Advances in Pathogen Discovery Are Saving Children’s Lives
In a recent presentation, Ian Lipkin, Columbia Mailman professor and famed “virus hunter,” said recent advances in microbiology had made possible the identification of pathogens responsible for two separate disease outbreaks afflicting children on either side of the globe.
Lipkin, who spoke at the at the India Today Conclave 2019, detailed the latest success stories and reflected on ways to tackle the spread of another viral phenomenon—vaccine fears, racist hate, and other misinformation that propagates online. Organized by the country’s top news magazine, the two-day conference in Mumbai featured presentations from leading scientists, government ministers, activists, journalists, and other influencers. (Watch Prof. Lipkin’s presentation here.)
Two years ago, the director of the Indian Council of Medical Research invited Lipkin, director of the Center for Infection and Immunity (CII), to investigate a surge in cases of a mysterious illness killing children in the northeast of the country. Since 1978, as many as 25,000 Indian children have died from periodic outbreaks of encephalitis. In 2016, the disease claimed the lives of 125 children in a single hospital in the city of Gorakhpur.
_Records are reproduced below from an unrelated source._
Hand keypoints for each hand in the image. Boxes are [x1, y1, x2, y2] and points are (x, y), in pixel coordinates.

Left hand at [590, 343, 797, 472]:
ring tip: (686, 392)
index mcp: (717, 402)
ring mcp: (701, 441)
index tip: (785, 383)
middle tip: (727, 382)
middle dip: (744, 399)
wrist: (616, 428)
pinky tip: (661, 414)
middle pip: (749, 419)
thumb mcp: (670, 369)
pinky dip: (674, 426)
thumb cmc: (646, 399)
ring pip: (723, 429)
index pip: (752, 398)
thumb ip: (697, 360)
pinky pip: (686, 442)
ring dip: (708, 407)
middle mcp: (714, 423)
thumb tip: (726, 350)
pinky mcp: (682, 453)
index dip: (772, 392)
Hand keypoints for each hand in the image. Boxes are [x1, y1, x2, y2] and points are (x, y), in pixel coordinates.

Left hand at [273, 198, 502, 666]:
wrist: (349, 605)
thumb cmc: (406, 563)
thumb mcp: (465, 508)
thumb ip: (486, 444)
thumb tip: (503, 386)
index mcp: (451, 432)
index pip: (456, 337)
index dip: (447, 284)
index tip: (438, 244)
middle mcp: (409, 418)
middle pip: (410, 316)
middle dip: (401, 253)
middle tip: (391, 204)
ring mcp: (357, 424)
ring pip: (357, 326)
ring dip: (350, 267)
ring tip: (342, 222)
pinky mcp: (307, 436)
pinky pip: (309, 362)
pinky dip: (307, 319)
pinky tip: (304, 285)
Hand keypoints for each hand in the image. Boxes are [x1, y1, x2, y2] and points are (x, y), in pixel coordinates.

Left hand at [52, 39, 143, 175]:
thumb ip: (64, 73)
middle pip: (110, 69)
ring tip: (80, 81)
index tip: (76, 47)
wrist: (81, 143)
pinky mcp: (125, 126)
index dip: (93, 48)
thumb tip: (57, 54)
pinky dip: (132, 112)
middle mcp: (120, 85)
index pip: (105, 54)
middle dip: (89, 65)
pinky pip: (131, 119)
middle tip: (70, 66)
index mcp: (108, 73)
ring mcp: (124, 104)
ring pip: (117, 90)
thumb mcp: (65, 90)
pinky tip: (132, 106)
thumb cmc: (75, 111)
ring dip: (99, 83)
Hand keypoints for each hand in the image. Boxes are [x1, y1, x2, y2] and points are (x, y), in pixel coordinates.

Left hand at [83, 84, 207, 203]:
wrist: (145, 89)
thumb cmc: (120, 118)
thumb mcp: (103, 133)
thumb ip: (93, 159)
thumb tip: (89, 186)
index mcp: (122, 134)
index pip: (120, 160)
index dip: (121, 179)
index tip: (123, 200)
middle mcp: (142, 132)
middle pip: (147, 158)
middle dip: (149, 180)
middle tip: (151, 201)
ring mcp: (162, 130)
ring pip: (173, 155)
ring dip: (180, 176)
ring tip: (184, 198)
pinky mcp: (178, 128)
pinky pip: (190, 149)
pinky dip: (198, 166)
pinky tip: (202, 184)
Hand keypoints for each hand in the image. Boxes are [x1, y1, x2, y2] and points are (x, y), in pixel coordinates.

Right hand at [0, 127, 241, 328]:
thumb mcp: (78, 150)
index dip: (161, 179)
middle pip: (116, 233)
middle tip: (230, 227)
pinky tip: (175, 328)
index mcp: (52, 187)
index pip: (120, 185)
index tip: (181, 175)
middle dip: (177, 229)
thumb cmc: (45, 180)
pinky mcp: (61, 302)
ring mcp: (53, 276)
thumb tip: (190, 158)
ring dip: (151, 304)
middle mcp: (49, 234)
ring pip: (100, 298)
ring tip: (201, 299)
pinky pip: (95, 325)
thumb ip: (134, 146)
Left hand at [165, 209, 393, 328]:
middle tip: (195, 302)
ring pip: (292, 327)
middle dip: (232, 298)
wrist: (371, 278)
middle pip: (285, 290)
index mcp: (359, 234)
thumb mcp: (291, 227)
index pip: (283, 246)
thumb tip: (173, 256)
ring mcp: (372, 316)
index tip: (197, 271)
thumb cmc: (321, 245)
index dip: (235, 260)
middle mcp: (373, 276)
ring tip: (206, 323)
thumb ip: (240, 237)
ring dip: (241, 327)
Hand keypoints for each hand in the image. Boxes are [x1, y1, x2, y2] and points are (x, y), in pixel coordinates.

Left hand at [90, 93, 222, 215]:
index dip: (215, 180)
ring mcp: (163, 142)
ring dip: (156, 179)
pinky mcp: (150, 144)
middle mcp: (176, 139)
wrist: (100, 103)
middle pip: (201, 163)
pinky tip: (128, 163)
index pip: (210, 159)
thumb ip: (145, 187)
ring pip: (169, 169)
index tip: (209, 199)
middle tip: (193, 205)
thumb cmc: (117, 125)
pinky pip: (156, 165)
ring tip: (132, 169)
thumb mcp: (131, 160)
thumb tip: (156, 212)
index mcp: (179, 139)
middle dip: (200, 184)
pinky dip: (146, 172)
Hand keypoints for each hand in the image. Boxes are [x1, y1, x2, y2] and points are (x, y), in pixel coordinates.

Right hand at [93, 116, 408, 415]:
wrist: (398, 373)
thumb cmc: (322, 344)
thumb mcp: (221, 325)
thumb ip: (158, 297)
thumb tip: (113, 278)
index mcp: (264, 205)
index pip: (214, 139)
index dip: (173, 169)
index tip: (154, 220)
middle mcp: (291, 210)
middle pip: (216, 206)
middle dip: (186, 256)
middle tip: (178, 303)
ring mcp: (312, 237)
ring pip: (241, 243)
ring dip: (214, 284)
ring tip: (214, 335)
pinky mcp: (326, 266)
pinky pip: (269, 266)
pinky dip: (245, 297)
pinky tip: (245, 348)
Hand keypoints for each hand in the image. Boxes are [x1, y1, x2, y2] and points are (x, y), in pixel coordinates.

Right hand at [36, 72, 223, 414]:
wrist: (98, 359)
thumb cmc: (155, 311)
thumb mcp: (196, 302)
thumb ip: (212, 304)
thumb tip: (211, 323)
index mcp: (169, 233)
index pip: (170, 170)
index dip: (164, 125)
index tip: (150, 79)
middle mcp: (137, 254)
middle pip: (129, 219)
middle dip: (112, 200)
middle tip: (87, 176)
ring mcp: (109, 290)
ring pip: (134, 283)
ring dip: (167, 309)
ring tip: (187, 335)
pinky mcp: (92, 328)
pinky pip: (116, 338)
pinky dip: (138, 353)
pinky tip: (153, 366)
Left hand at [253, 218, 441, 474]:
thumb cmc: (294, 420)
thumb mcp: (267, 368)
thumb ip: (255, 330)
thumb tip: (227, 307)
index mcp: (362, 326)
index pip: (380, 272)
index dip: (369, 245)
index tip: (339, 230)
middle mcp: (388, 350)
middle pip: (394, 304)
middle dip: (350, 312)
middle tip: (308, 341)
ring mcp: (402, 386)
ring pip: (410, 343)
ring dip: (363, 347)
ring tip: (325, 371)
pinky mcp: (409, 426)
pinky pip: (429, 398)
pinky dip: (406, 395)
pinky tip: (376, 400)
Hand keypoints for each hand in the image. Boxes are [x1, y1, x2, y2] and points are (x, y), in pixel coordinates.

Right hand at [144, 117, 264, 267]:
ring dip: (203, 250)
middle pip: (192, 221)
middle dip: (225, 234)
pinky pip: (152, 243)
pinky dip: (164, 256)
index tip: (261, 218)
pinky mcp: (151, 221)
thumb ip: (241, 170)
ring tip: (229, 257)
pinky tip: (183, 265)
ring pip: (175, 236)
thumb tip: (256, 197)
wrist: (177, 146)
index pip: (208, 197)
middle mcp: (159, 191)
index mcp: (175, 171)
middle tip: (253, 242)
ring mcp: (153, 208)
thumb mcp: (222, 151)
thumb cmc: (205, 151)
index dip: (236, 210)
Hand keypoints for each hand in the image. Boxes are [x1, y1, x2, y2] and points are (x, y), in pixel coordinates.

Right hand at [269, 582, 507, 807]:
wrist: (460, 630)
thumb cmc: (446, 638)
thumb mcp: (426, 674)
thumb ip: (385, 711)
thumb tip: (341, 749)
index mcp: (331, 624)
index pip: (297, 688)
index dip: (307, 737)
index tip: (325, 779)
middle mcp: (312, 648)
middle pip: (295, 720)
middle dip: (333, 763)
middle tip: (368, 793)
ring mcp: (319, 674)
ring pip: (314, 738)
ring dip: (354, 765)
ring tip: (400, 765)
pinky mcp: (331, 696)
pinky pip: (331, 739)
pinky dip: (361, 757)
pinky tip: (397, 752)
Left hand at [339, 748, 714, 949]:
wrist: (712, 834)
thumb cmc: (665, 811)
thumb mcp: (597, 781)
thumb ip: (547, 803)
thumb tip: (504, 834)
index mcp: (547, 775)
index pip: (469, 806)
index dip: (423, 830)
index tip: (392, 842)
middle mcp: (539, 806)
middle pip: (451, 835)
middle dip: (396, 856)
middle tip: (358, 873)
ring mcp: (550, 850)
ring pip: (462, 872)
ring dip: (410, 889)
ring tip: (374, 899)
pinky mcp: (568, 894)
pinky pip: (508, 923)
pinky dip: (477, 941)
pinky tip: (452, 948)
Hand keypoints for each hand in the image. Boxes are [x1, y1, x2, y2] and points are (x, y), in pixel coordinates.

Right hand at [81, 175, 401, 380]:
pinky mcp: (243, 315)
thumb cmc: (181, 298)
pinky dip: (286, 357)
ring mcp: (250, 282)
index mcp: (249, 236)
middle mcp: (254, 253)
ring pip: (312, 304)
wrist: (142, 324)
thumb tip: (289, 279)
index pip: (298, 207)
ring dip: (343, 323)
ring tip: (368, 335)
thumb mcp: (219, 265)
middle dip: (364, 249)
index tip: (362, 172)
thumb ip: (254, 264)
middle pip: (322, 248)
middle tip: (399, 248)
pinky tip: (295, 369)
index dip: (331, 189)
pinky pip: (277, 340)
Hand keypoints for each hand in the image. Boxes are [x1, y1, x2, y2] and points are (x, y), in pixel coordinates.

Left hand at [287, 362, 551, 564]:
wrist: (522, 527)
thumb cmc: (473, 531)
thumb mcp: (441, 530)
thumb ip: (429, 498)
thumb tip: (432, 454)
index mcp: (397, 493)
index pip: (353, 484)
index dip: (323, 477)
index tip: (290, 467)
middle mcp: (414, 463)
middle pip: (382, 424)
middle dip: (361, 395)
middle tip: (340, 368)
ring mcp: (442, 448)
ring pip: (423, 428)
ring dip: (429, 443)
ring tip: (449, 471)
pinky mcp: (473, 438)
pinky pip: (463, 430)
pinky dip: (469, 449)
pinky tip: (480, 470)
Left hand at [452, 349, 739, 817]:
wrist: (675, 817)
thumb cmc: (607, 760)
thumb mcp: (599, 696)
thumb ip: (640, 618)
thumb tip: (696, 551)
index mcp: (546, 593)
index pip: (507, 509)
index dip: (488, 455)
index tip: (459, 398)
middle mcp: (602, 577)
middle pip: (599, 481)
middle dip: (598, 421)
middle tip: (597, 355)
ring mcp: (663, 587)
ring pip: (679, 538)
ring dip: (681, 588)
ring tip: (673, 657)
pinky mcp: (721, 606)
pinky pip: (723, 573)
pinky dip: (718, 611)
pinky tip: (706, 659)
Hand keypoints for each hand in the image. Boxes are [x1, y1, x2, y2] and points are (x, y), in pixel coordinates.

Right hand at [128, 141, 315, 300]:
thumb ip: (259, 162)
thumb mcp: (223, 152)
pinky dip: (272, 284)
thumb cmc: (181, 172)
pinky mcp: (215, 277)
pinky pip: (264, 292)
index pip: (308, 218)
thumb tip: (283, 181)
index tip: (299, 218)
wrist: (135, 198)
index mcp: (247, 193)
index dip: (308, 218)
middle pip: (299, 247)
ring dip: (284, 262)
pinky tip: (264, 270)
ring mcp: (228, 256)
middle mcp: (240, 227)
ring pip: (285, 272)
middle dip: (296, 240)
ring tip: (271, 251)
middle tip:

The pathogen responsible for the outbreaks was widely thought to be a virus—Japanese encephalitis or dengue—but the CII study, which focused on Gorakhpur, uncovered evidence that children were in fact infected by two specific bacteria. This was good news because “each of these targets can be treated with tetracycline [antibiotics], which are very inexpensive drugs,” Lipkin explained. This year, India has seen far fewer cases of encephalitis.
The technology used in the Gorakhpur study was developed by CII researchers to quickly and affordably identify pathogens with a high degree of confidence. While most pathogen discovery relies on genetic material, a new suite of CII tests target the molecular and antibody “footprints” left by infections after the pathogen has cleared the body. The tests are designed to screen for any known human virus or bacterium, as well as whether the bacterium is resistant to antibiotics.
Recently, Lipkin and his colleagues at CII used the new technologies to identify the pathogen behind another outbreak affecting children—acute flaccid myelitis (AFM), a polio-like disease responsible for partially paralyzing nearly 600 children in the United States since 2014. Physicians and scientists have long suspected that enteroviruses, the family of viruses responsible for polio, were behind AFM, but the evidence was scant. The CII study implicated a specific enterovirus called EV-D68. Based on this insight, the National Institutes of Health is proceeding with follow-up studies that could lead to a drug therapy or vaccine.
Since the 1980s, Lipkin has developed techniques that have helped identify more than 1,500 viruses and other infectious agents. He has been on the front-lines of numerous outbreaks—notably, in 2003, he worked with the Chinese government to stem the spread of SARS, and more recently with Saudi Arabia on MERS. He told the conference audience that India would benefit from investing in the latest generation of pathogen discovery technology. “If you have the ability to rapidly diagnose infectious agents in an outbreak then we can prioritize treatment and find ways to prevent disease,” Lipkin said.
Done correctly, science advances knowledge; done poorly, it spreads inaccuracies and mistruths. Case in point, Andrew Wakefield’s 1998 faulty research purporting to link the measles, mumps, and rubella vaccine to autism. Yet even after Wakefield’s study was retracted and conclusively disproven in a study by CII researchers, the falsehood lives on. As a result, vaccination rates have declined, leading to a spate of unnecessary measles outbreaks.
Whether it’s the anti-vax movement, climate change denialism, or racist hatred, mistruths spread in viral fashion on the Internet—not least of all, on platforms like YouTube heavily trafficked by young people. Because affected populations are unlikely to read scientific studies or even the lay scientific press, Lipkin told the India Today Conclave audience that it’s important to “inoculate” susceptible groups against falsehoods using popular media. Lipkin has some experience in this area: he was a scientific advisor on the critically-acclaimed film Contagion, as well as for the videogames Plaguing and Three Months; currently, he is consulting for the next James Bond film.
“Virology provides lessons for the digital era,” Lipkin said. “If we’re going to survive as a human race, we are going to have to address infectious diseases, both as we traditionally think of them, but also as viruses that are infecting our social life.”